CURIE MARIC o MADAM CURIE (1867 – 1934)

“En un Nación oprimida nace una mujer pobre y hermosa“. Así empieza una de las más bellas biografías que jamás hayan escrito.


“La nación era Polonia y en 1867; la mujer pobre y hermosa  se llamó María Salomea Sklodowska-Curie, que alcanzó las mayores profundidades  de la sabiduría y la más alta cima  de la gloria”.


La biografía la escribió Eva Curie, su hija en 1937, tres años después de haber muerto su madre.


En otoño de 1891 llegó a París, procedente de Varsovia, esa joven polaca de 24 años, María Sklodowska, que había dejado  su patria por estar ocupada por las fuerzas rusas, eludiendo con  incertidumbre y temor a la policía zarista que la había acusado  de conspiración.


Allí ingresó a la Facultad de Ciencias de la Universidad de La Sorbona.


Humildemente vivía en una bohardilla y su  existencia era más que dura.


Verdaderamente heroica, pasando hambre y frío la  fatiga no la vencía. Sus zapatos desgastados y su ropa envejecida por el uso, no concordaban con su desbordante talento.

 


Así pasó cuatro años en el barrio latino de París, preparando su licenciatura en Ciencia físicas y matemáticas.


En 1894 conoció a Pedro Curie, un investigador francés de grandes luces que junto a su hermano se dedicaba a investigaciones físico – eléctricas.


La pareja se sintió de inmediato atraída no sólo afectivamente sino convergentes en su pasión por las ciencias.


A los 18 meses se casaron formando un matrimonio que asombraría al mundo  con ”el descubrimiento del radio.”


Los esposos Curie tuvieron siempre la atracción por lo desconocido, lo difícil y lo nuevo en lo científico.


En el modesto laboratorio parisiense  del profesor Enrique Becquerel ocurriría un hecho insólito: Un paquete de sales de uranio que el profesor hubo dejado en la penumbra  sobre una placa fotográfica había atravesado el papel que las envolvía, fenómeno que Marie llamó “de la radioactividad”.


Descubrió así un elemento químico desconocido, un cuerpo nuevo:”el radium”.

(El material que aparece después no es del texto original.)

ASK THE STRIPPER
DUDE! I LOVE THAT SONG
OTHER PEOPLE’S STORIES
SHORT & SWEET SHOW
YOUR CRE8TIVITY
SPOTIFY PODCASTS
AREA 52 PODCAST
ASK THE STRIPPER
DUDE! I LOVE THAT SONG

La pechbleunda era un material costoso, del que Marie Curie dedujo que contenía una fuerza de impresión de las placas muy superior  a la del uranio.

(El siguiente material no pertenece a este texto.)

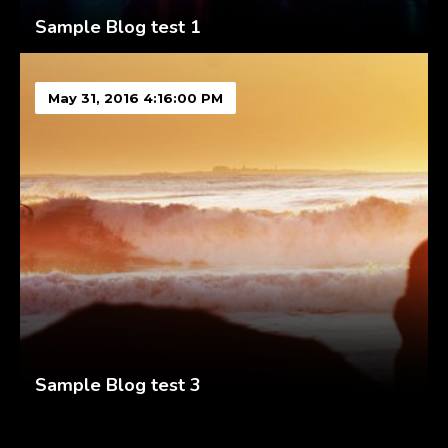
Sample Blog test 1
May 31, 2016 4:16:00 PM
Sample Blog test 3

Los Curie escribieron al gobierno de Austria, propietario de las minas de pechbleunda de San Joachimsthal en Bohemia para que les enviara un cargamento de ese mineral para las investigaciones.


Comenzaría para los Curie, una tarea agotadora al recibir una tonelada del nuevo material, cuya masa en ebullición quedó reducida a 50 kilos y en julio de 1898, aislaban el radio al que querían llamar “polonio”.

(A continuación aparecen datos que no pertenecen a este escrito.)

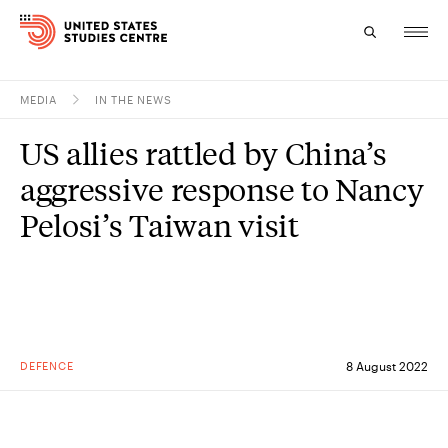
MEDIA
IN THE NEWS
Topics
US allies rattled by China’s
Research
aggressive response to Nancy
Study
Pelosi’s Taiwan visit
Events
About
Experts
DEFENCE
8 August 2022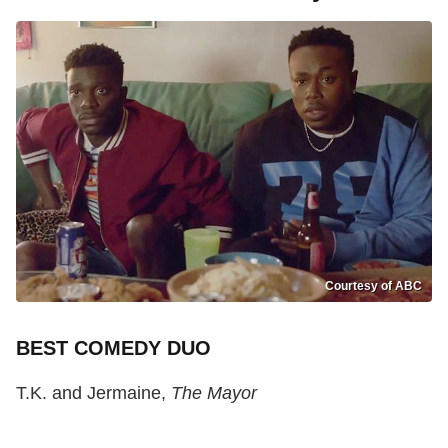
Courtesy of ABC
BEST COMEDY DUO
T.K. and Jermaine,
The Mayor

Después de 45 meses sofocantes, infernales ( por el humo acre  que despedía en la ebullición) y de fatigantes jornadas, Marie fue la primera persona que pudo comprobar que ese polvo blanco, opaco, semejante  a la sal de cocina  era “radio” – dos millones de veces más radioactivo que el uranio.


La gran meta había sido alcanzada. El descubrimiento maravilló al mundo entero. Algunos meses después recibirían el premio Nobel de 1904.


En 1911, Madam Curie recibía un segundo premio Nobel, más su compañero ya no estaba, había fallecido víctima de un accidente en 1906.


Siguió trabajando afanosamente veinte años más, manejando sustancias radioactivas que le produjeron una anemia perniciosa que acabaron con su vida en 1934.

  

 

Bibliografía:
Universitas Enciclopedia Cultural. Salvat Edoitores. 1959.

Curie. Pasaje. Topografía:
Corre de E. a o. desde 3800 hasta 3899, a la altura de Castellanos 3000.
Se le impuso ese nombre por iniciativa de W. C. Mikielievich, por D. 21.748 del año 1958.
Recuerda a Marie Sklodowska (1867 – 1934) laureada dos veces con el premio Nobel y fundadora del Instituto del Radium.
Con anterioridad se llamó pasaje Azul.